Ceux qui l’ont côtoyée s’accordent à dire qu’elle était surtout très généreuse, toujours prête à aider les plus faibles, et vouant une affection toute particulière aux enfants.
Les enfants ? Nous y voilà.

La légende de Calamity Jane, qui a commencé de son vivant – dès la fin du XIX°, on vendait des livres très populaires et jouait des pièces mettant en scène ses exploits –, a été bâtie sur l’image d’une femme vivant à la dure dans un monde violent. Un mode de vie hors norme qui, pour une femme, ne permettait d’envisager une quelconque famille.

Or, le 8 mai 1941, coup de théâtre : Jean McCormick, 68 ans, invitée sur une émission de la radio CBS de New-York à l’occasion de la fête des mères, déclare être la fille de Calamity Jane. Pour preuves : les lettres que sa mère lui a écrites durant 25 ans sans jamais les lui envoyer !
Ces lettres viennent d’être rééditées dans une collection de poche, enrichie et corrigée¹.

On peut aussi les voir au Musée des Lettres et des Manuscrits de Paris, où une exposition est consacrée à la vie de Calamity Jane et aux Légendes de l’Ouest jusqu’à la fin du mois².
Parmi les nombreux documents, une lettre que Calamity Jane à écrite en 1898 à Jim O’Neil, le père adoptif de sa fille :  » Elle était si petite Jim et sa vie si elle était restée à mes côtés, aurait été sans avenir … lorsque j’aurai rendu l’âme, gardez bien les petites affaires pour Janey (…). Je n’ai pas peur de mourir, mais je ne veux pas mourir seule. »

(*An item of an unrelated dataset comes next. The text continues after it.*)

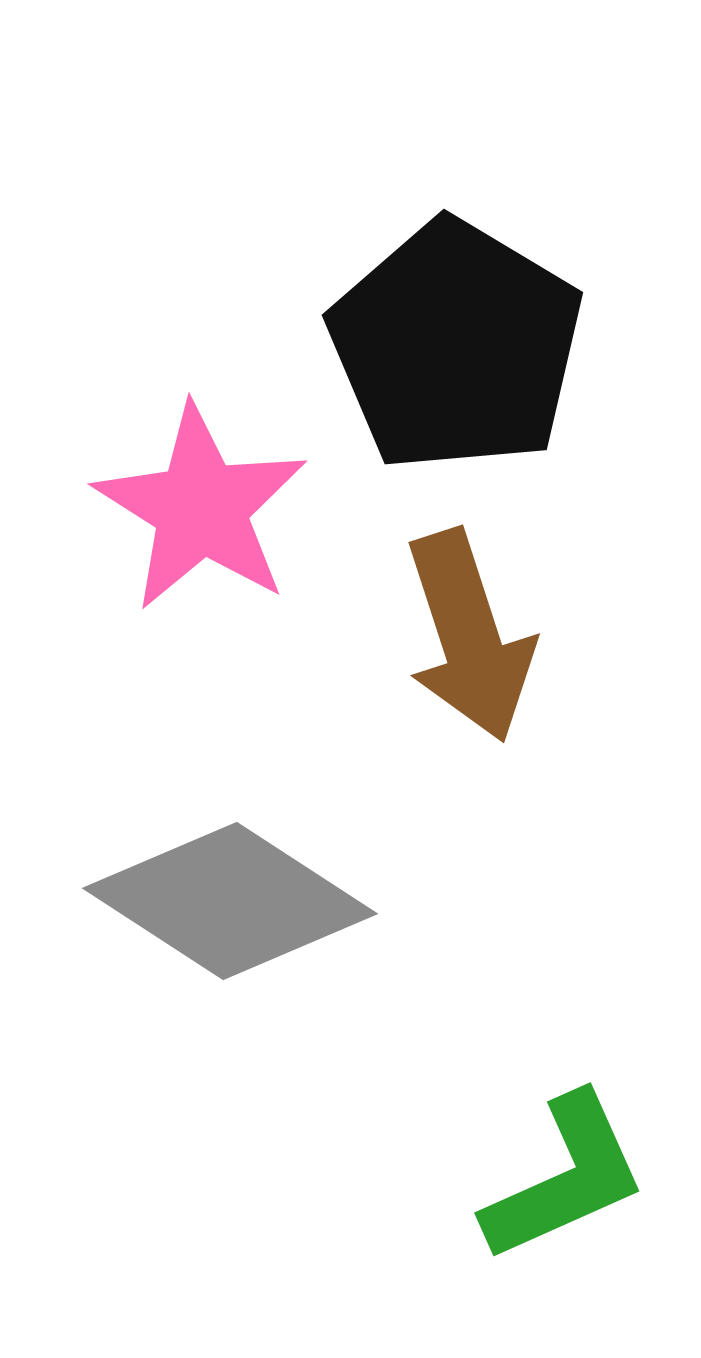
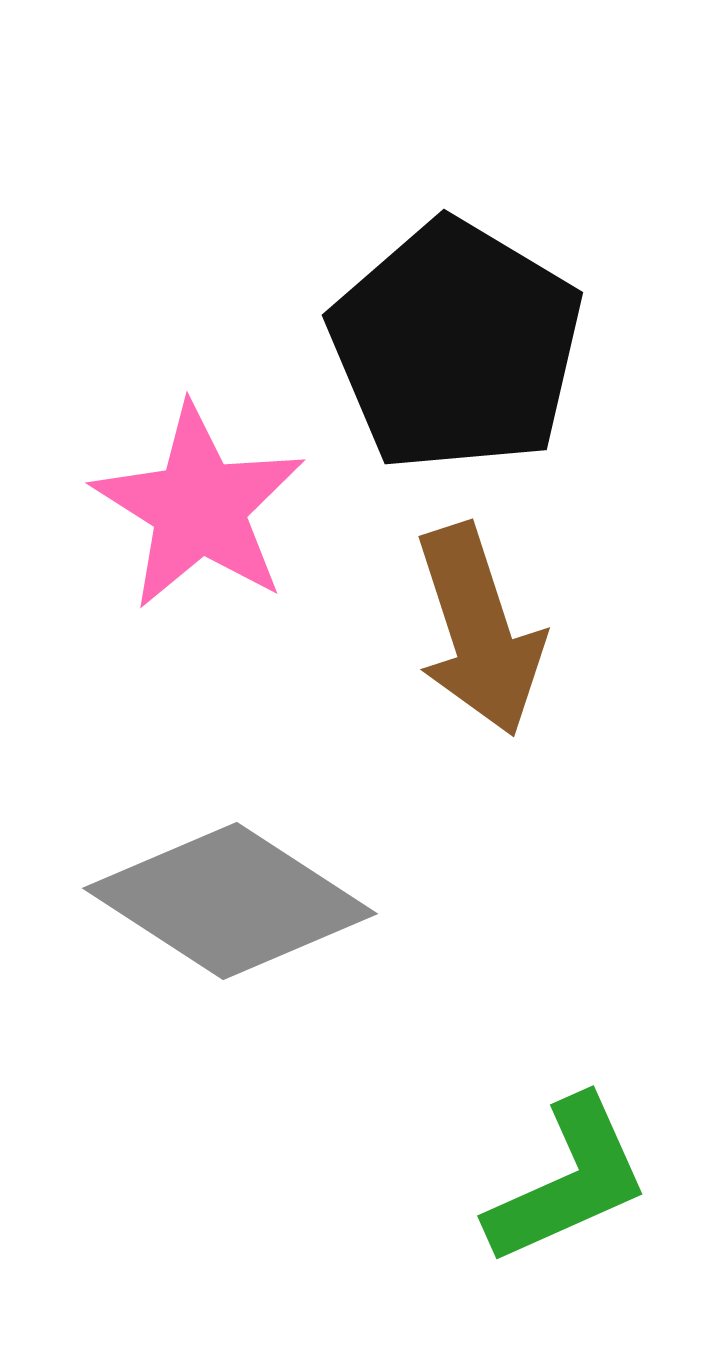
pink star: moved 2 px left, 1 px up
brown arrow: moved 10 px right, 6 px up
green L-shape: moved 3 px right, 3 px down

En revisitant cette légende admirable, on découvre le destin poignant de celle qui, en 1903, mourut sans le sou et seule, sans avoir expédié les lettres adressées à sa fille ; mais qui a fait en sorte qu’un jour sa petite Jean sache qui était sa mère, et trouve, dans ses mots, les preuves de son amour.

Calamity Jane ou les Légendes de l’Ouest
Une exposition conçue et réalisée par Gregory Monro
Prolongée jusqu’au 13 mai 2007
Musée des Lettres et des Manuscrits
8 rue de Nesle – Paris 6ème
Du mardi au vendredi de 10 h à 20h, samedi et dimanche de 10h à 18h.
M° Odéon, Saint-Michel ou Pont Neuf, bus 58 ou 70
www.museedeslettres.fr

(1) Lettres à sa fille. Calamity Jane
Rivages, collection Poche Bibliothèque étrangère (janv. 2007)
113 p., 5,95 €
(2) L’exposition au Musée des Lettres et des Manuscrits est prolongée jusqu’au 13 mai 2007, ainsi que Gregory Monro me l’a gentiment signalé.